REQUIRED ACTION. Your output must consist of the records printed verbatim, with the pictures excluded.

Collected data
▼

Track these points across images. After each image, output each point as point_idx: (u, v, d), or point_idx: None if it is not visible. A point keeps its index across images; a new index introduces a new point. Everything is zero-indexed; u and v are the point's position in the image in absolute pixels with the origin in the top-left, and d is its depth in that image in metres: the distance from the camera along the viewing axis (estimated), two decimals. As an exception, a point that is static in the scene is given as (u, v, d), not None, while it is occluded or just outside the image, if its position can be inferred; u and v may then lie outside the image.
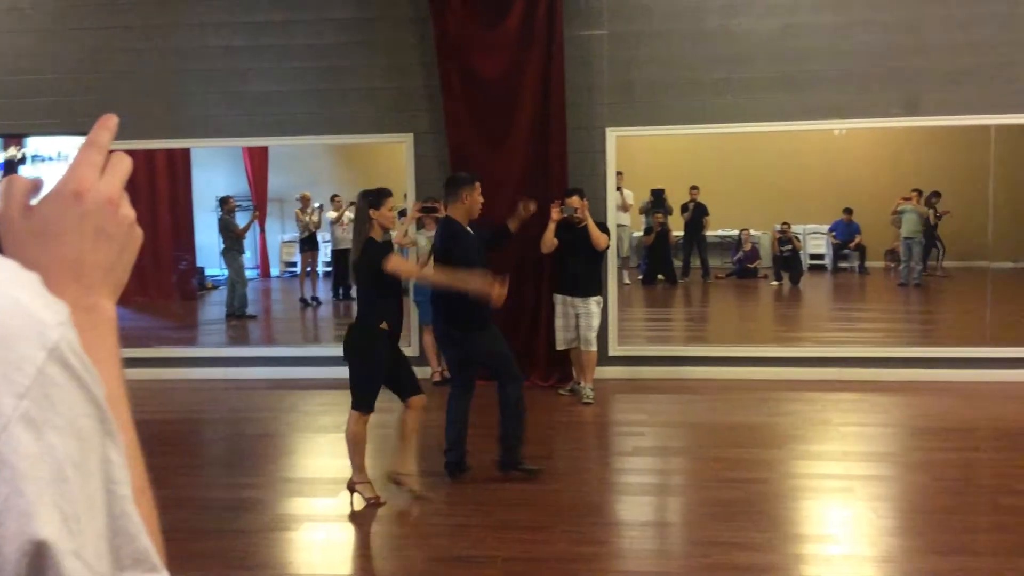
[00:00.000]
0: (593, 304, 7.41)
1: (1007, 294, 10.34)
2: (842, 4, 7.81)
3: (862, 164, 13.06)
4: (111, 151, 0.80)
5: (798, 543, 4.64)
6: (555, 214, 7.24)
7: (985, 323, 8.61)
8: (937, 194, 11.99)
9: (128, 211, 0.79)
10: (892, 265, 13.43)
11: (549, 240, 7.30)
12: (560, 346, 7.60)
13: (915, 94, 7.78)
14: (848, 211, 13.52)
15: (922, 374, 7.84)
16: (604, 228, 7.46)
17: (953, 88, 7.72)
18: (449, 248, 5.42)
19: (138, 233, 0.81)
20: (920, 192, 11.94)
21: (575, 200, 7.20)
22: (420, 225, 8.11)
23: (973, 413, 6.93)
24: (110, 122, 0.81)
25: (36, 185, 0.80)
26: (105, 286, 0.78)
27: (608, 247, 7.47)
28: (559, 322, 7.52)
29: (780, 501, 5.21)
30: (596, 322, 7.45)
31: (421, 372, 8.34)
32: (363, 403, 5.19)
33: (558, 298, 7.52)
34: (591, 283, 7.45)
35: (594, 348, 7.49)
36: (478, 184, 5.57)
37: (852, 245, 13.74)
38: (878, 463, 5.83)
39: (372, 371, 5.13)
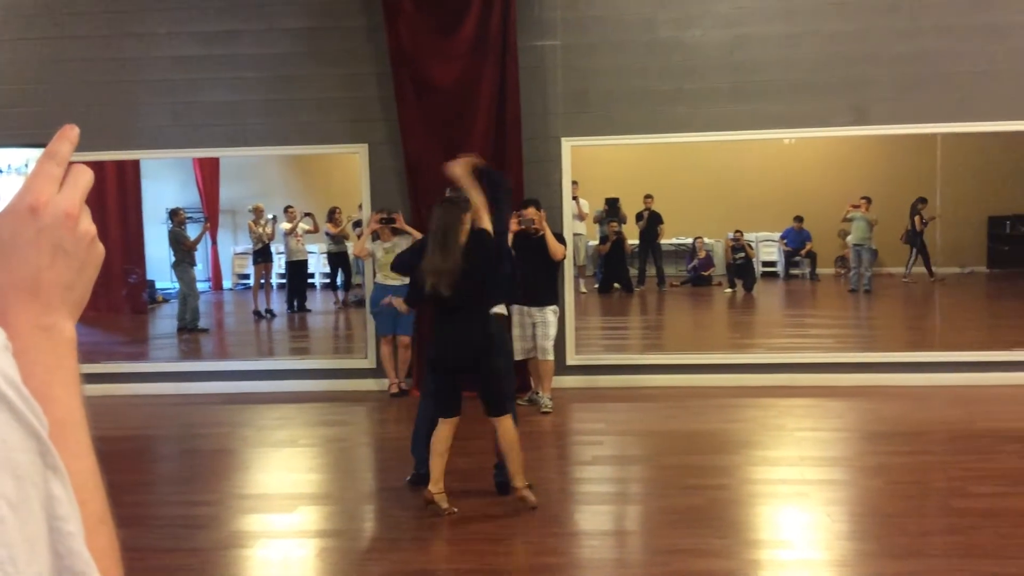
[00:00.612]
0: (549, 313, 7.42)
1: (955, 299, 10.55)
2: (791, 15, 7.93)
3: (812, 172, 13.27)
4: (71, 163, 0.77)
5: (755, 549, 4.67)
6: (512, 224, 7.24)
7: (934, 328, 8.76)
8: (923, 200, 11.98)
9: (89, 226, 0.76)
10: (842, 271, 13.64)
11: None
12: (518, 356, 7.59)
13: (863, 103, 7.92)
14: (799, 219, 13.72)
15: (874, 379, 7.96)
16: (560, 238, 7.47)
17: (900, 97, 7.87)
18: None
19: (100, 250, 0.77)
20: (869, 199, 12.14)
21: (531, 211, 7.21)
22: (376, 236, 8.06)
23: (924, 417, 7.05)
24: (71, 133, 0.77)
25: None
26: (64, 305, 0.74)
27: (564, 257, 7.48)
28: (516, 332, 7.52)
29: (738, 507, 5.24)
30: (553, 331, 7.46)
31: (379, 384, 8.33)
32: (513, 402, 5.21)
33: (514, 308, 7.51)
34: (547, 293, 7.46)
35: (551, 357, 7.49)
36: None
37: (803, 252, 13.94)
38: (832, 468, 5.90)
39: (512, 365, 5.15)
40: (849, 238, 12.63)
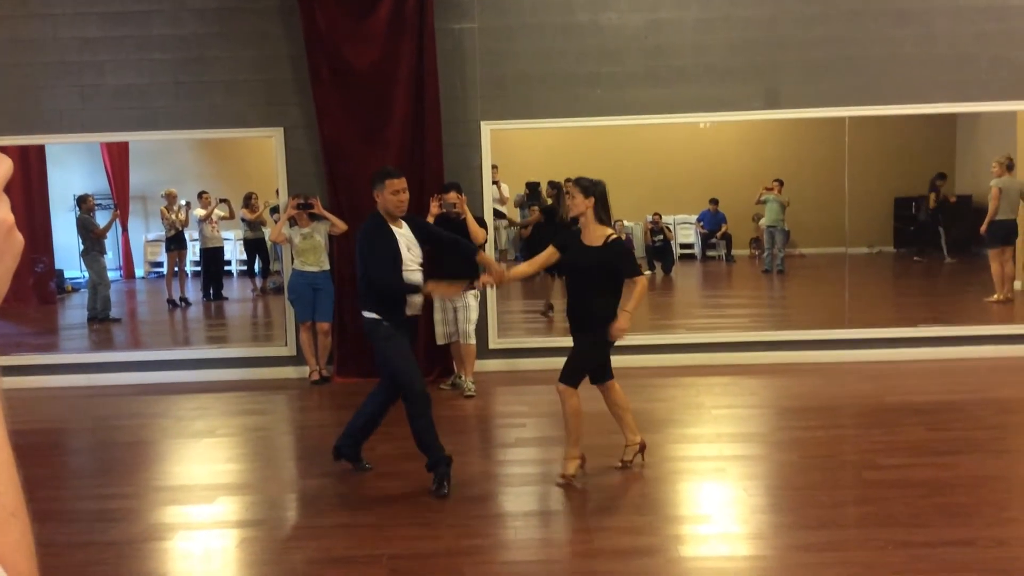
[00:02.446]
0: (471, 297, 7.42)
1: (863, 278, 10.88)
2: (705, 1, 8.03)
3: (727, 156, 13.50)
4: None
5: (676, 524, 4.77)
6: (434, 208, 7.22)
7: (844, 306, 9.03)
8: (943, 176, 11.80)
9: (6, 216, 0.75)
10: (756, 253, 13.94)
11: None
12: (440, 340, 7.58)
13: (774, 88, 8.09)
14: (714, 201, 13.96)
15: (787, 356, 8.17)
16: (482, 223, 7.47)
17: (810, 81, 8.06)
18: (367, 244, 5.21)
19: (18, 239, 0.76)
20: (781, 182, 12.41)
21: (453, 195, 7.19)
22: (293, 222, 7.95)
23: (835, 392, 7.27)
24: None
25: None
26: None
27: (486, 241, 7.48)
28: (438, 316, 7.50)
29: (658, 484, 5.33)
30: (474, 315, 7.46)
31: (298, 372, 8.23)
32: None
33: None
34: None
35: (473, 341, 7.50)
36: (389, 182, 5.19)
37: (719, 234, 14.20)
38: (748, 443, 6.05)
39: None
40: (762, 220, 12.91)
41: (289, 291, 8.13)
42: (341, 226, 7.78)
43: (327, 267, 8.00)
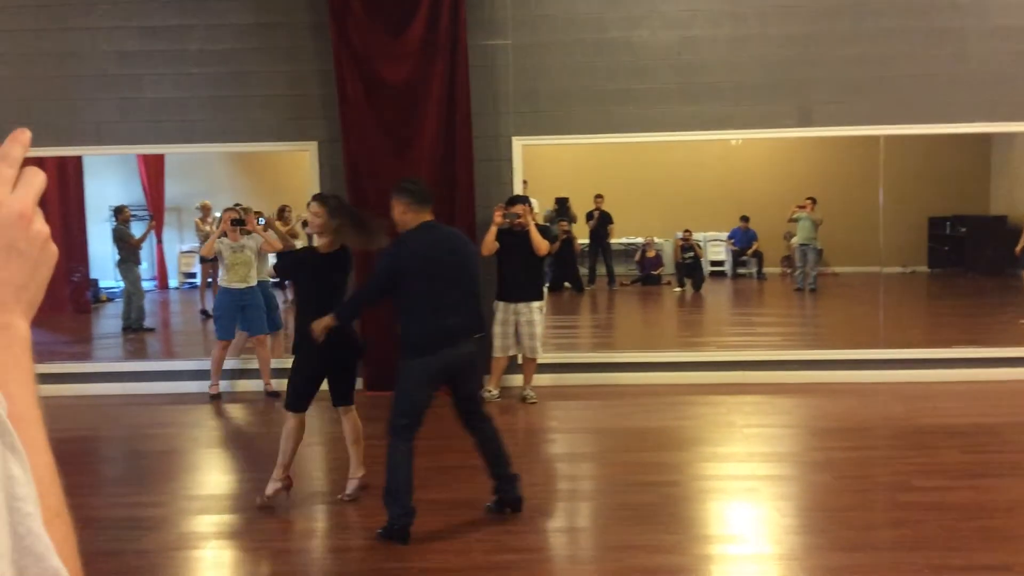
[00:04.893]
0: (536, 311, 7.48)
1: (897, 298, 10.78)
2: (737, 18, 8.03)
3: (758, 173, 13.46)
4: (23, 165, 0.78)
5: (706, 544, 4.73)
6: (497, 218, 7.28)
7: (878, 326, 8.94)
8: None
9: (42, 227, 0.77)
10: (788, 271, 13.85)
11: (490, 243, 7.33)
12: (498, 353, 7.60)
13: (808, 105, 8.05)
14: (745, 219, 13.91)
15: (819, 376, 8.09)
16: (547, 233, 7.64)
17: (844, 100, 8.02)
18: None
19: (53, 250, 0.78)
20: (814, 200, 12.34)
21: (519, 207, 7.32)
22: (224, 233, 8.00)
23: (869, 413, 7.19)
24: (23, 136, 0.78)
25: None
26: (19, 304, 0.75)
27: (549, 253, 7.60)
28: (498, 329, 7.51)
29: (688, 503, 5.30)
30: (540, 330, 7.53)
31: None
32: None
33: (499, 305, 7.52)
34: (533, 288, 7.52)
35: (539, 355, 7.57)
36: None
37: (750, 252, 14.13)
38: (780, 463, 5.99)
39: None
40: (794, 239, 12.84)
41: (214, 308, 8.25)
42: (276, 245, 7.81)
43: (254, 283, 8.06)
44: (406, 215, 4.88)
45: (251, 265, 7.99)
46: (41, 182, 0.77)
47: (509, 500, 5.02)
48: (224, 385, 8.27)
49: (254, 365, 8.35)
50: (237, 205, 7.97)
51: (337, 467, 5.77)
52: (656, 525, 4.90)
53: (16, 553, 0.60)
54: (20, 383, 0.72)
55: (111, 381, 8.46)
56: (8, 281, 0.74)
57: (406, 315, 4.73)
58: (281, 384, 8.27)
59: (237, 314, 8.03)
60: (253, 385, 8.32)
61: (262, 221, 7.66)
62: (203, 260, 8.71)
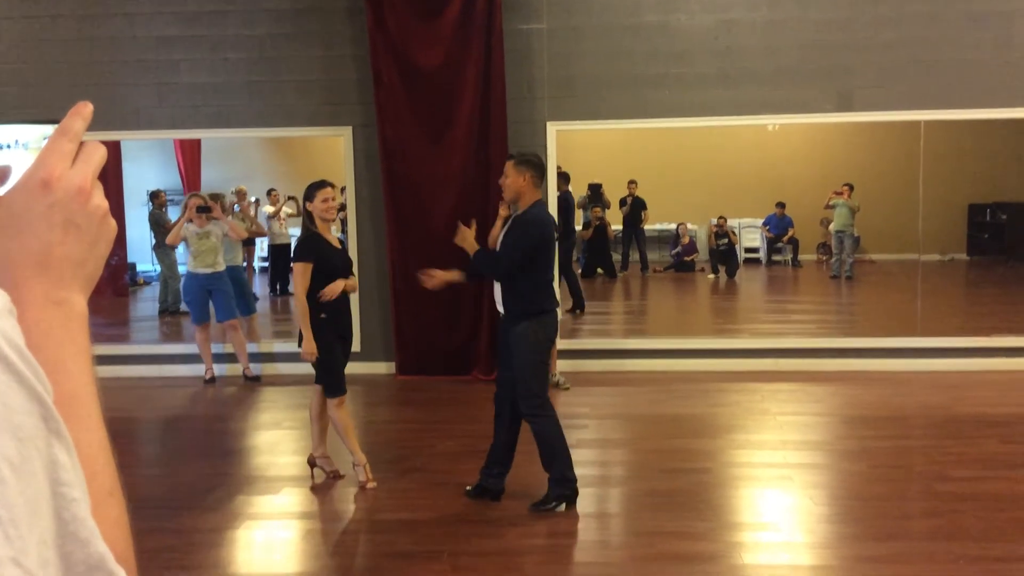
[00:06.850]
0: None
1: (935, 286, 10.63)
2: (776, 2, 7.93)
3: (795, 159, 13.30)
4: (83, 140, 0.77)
5: (738, 531, 4.71)
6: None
7: (915, 314, 8.83)
8: None
9: (101, 202, 0.76)
10: (824, 258, 13.71)
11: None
12: None
13: (847, 90, 7.95)
14: (781, 205, 13.77)
15: (855, 364, 8.02)
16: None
17: (884, 84, 7.90)
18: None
19: (112, 225, 0.77)
20: (851, 186, 12.19)
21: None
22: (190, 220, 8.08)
23: (905, 402, 7.11)
24: (84, 110, 0.77)
25: (3, 174, 0.76)
26: (76, 280, 0.74)
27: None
28: None
29: (721, 490, 5.28)
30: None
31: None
32: None
33: None
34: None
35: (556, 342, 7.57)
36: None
37: (785, 239, 14.00)
38: (814, 451, 5.95)
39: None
40: (831, 225, 12.69)
41: (183, 293, 8.34)
42: (241, 233, 7.88)
43: (222, 268, 8.14)
44: (525, 187, 5.05)
45: (218, 251, 8.10)
46: (101, 156, 0.76)
47: (494, 489, 5.09)
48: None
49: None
50: (236, 191, 8.08)
51: (370, 450, 5.80)
52: (688, 512, 4.89)
53: (61, 538, 0.60)
54: (76, 360, 0.72)
55: (148, 363, 8.59)
56: (66, 257, 0.73)
57: (532, 286, 4.91)
58: (267, 368, 8.35)
59: (206, 298, 8.14)
60: (283, 368, 8.38)
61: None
62: (168, 246, 8.79)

▲

YOUR RESPONSE.
Track these points across images. After each image, output each point as point_idx: (u, v, d), or point_idx: None if it is not visible. A point keeps its index across images; a new index introduces a new point. Everything is zero-indexed; u and v are the point's position in the image in absolute pixels with the origin in the top-left, and d is its depth in that image in metres: the distance from the camera along the viewing axis (estimated), two decimals. As an exception, a point that is static in the scene is given as (u, v, d), not None, while it is occluded or just outside the image, if its position can be inferred; u and v may then lie outside the image.
[00:00.000]
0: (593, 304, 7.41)
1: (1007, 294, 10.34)
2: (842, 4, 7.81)
3: (862, 164, 13.06)
4: (111, 151, 0.80)
5: (798, 543, 4.64)
6: (555, 214, 7.24)
7: (985, 323, 8.61)
8: (937, 194, 11.99)
9: (128, 211, 0.79)
10: (892, 265, 13.43)
11: (549, 240, 7.30)
12: (560, 346, 7.60)
13: (915, 94, 7.78)
14: (848, 211, 13.52)
15: (922, 374, 7.84)
16: (604, 228, 7.46)
17: (953, 88, 7.72)
18: (449, 248, 5.42)
19: (138, 233, 0.81)
20: (920, 192, 11.94)
21: (575, 200, 7.20)
22: (420, 225, 8.11)
23: (973, 413, 6.93)
24: (110, 122, 0.81)
25: (36, 185, 0.80)
26: (105, 286, 0.78)
27: (608, 247, 7.47)
28: (559, 322, 7.52)
29: (780, 501, 5.21)
30: (596, 322, 7.45)
31: (421, 372, 8.34)
32: (363, 403, 5.19)
33: (558, 298, 7.52)
34: (591, 283, 7.45)
35: (594, 348, 7.49)
36: (478, 184, 5.57)
37: (852, 245, 13.74)
38: (878, 463, 5.83)
39: (372, 371, 5.13)
[00:00.612]
0: (549, 313, 7.42)
1: (955, 299, 10.55)
2: (791, 15, 7.93)
3: (812, 172, 13.27)
4: (71, 163, 0.77)
5: (755, 549, 4.67)
6: (512, 224, 7.24)
7: (934, 328, 8.76)
8: (923, 200, 11.98)
9: (89, 226, 0.76)
10: (842, 271, 13.64)
11: None
12: (518, 356, 7.59)
13: (863, 103, 7.92)
14: (799, 219, 13.72)
15: (874, 379, 7.96)
16: (560, 238, 7.47)
17: (900, 97, 7.87)
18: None
19: (100, 250, 0.77)
20: (869, 199, 12.14)
21: (531, 211, 7.21)
22: (376, 236, 8.06)
23: (924, 417, 7.05)
24: (71, 133, 0.77)
25: None
26: (64, 305, 0.74)
27: (564, 257, 7.48)
28: (516, 332, 7.52)
29: (738, 507, 5.24)
30: (553, 331, 7.46)
31: (379, 384, 8.33)
32: (513, 402, 5.21)
33: (514, 308, 7.51)
34: (547, 293, 7.46)
35: (551, 357, 7.49)
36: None
37: (803, 252, 13.94)
38: (832, 468, 5.90)
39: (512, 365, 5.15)
40: (849, 238, 12.63)
[00:02.446]
0: (471, 297, 7.42)
1: (863, 278, 10.88)
2: (705, 1, 8.03)
3: (727, 156, 13.50)
4: None
5: (676, 524, 4.77)
6: (434, 208, 7.22)
7: (844, 306, 9.03)
8: (943, 176, 11.80)
9: (6, 216, 0.75)
10: (756, 253, 13.94)
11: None
12: (440, 340, 7.58)
13: (774, 88, 8.09)
14: (714, 201, 13.96)
15: (787, 356, 8.17)
16: (482, 223, 7.47)
17: (810, 81, 8.06)
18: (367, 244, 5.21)
19: (18, 239, 0.76)
20: (781, 182, 12.41)
21: (453, 195, 7.19)
22: (293, 222, 7.95)
23: (835, 392, 7.27)
24: None
25: None
26: None
27: (486, 241, 7.48)
28: (438, 316, 7.50)
29: (658, 484, 5.33)
30: (474, 315, 7.46)
31: (298, 372, 8.23)
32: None
33: None
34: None
35: (473, 341, 7.50)
36: (389, 182, 5.19)
37: (719, 234, 14.20)
38: (748, 443, 6.05)
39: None
40: (762, 220, 12.91)
41: (289, 291, 8.13)
42: (341, 226, 7.78)
43: (327, 267, 8.00)
[00:04.893]
0: (536, 311, 7.48)
1: (897, 298, 10.78)
2: (737, 18, 8.03)
3: (758, 173, 13.46)
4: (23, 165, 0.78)
5: (706, 544, 4.73)
6: (497, 218, 7.28)
7: (878, 326, 8.94)
8: None
9: (42, 227, 0.77)
10: (788, 271, 13.85)
11: (490, 243, 7.33)
12: (498, 353, 7.60)
13: (808, 105, 8.05)
14: (745, 219, 13.91)
15: (819, 376, 8.09)
16: (547, 233, 7.64)
17: (844, 100, 8.02)
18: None
19: (53, 250, 0.78)
20: (814, 200, 12.34)
21: (519, 207, 7.32)
22: (224, 233, 8.00)
23: (869, 413, 7.19)
24: (23, 136, 0.78)
25: None
26: (19, 304, 0.75)
27: (549, 253, 7.60)
28: (498, 329, 7.51)
29: (688, 503, 5.30)
30: (540, 330, 7.53)
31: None
32: None
33: (499, 305, 7.52)
34: (533, 288, 7.52)
35: (539, 355, 7.57)
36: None
37: (750, 252, 14.13)
38: (780, 463, 5.99)
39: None
40: (794, 239, 12.84)
41: (214, 308, 8.25)
42: (276, 245, 7.81)
43: (254, 283, 8.06)
44: (406, 215, 4.88)
45: (251, 265, 7.99)
46: (41, 182, 0.77)
47: (509, 500, 5.02)
48: (224, 385, 8.27)
49: (254, 365, 8.35)
50: (237, 205, 7.97)
51: (337, 467, 5.77)
52: (656, 525, 4.90)
53: (16, 553, 0.60)
54: (20, 383, 0.72)
55: (111, 381, 8.46)
56: (8, 281, 0.74)
57: (406, 315, 4.73)
58: (281, 384, 8.27)
59: (237, 314, 8.03)
60: (253, 385, 8.32)
61: (262, 221, 7.66)
62: (203, 260, 8.71)
[00:06.850]
0: None
1: (935, 286, 10.63)
2: (776, 2, 7.93)
3: (795, 159, 13.30)
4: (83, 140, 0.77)
5: (738, 531, 4.71)
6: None
7: (915, 314, 8.83)
8: None
9: (101, 202, 0.76)
10: (824, 258, 13.71)
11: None
12: None
13: (847, 90, 7.95)
14: (781, 205, 13.77)
15: (855, 364, 8.02)
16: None
17: (884, 84, 7.90)
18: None
19: (112, 225, 0.77)
20: (851, 186, 12.19)
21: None
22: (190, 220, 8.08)
23: (905, 402, 7.11)
24: (84, 110, 0.77)
25: (3, 174, 0.76)
26: (76, 280, 0.74)
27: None
28: None
29: (721, 490, 5.28)
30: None
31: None
32: None
33: None
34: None
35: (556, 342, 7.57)
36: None
37: (785, 239, 14.00)
38: (814, 451, 5.95)
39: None
40: (831, 225, 12.69)
41: (183, 293, 8.34)
42: (241, 233, 7.88)
43: (222, 268, 8.14)
44: (525, 187, 5.05)
45: (218, 251, 8.10)
46: (101, 156, 0.76)
47: (494, 489, 5.09)
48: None
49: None
50: (236, 191, 8.08)
51: (370, 450, 5.80)
52: (688, 512, 4.89)
53: (61, 538, 0.60)
54: (76, 360, 0.72)
55: (148, 363, 8.59)
56: (66, 257, 0.73)
57: (532, 286, 4.91)
58: (267, 368, 8.35)
59: (206, 298, 8.14)
60: (283, 368, 8.38)
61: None
62: (168, 246, 8.79)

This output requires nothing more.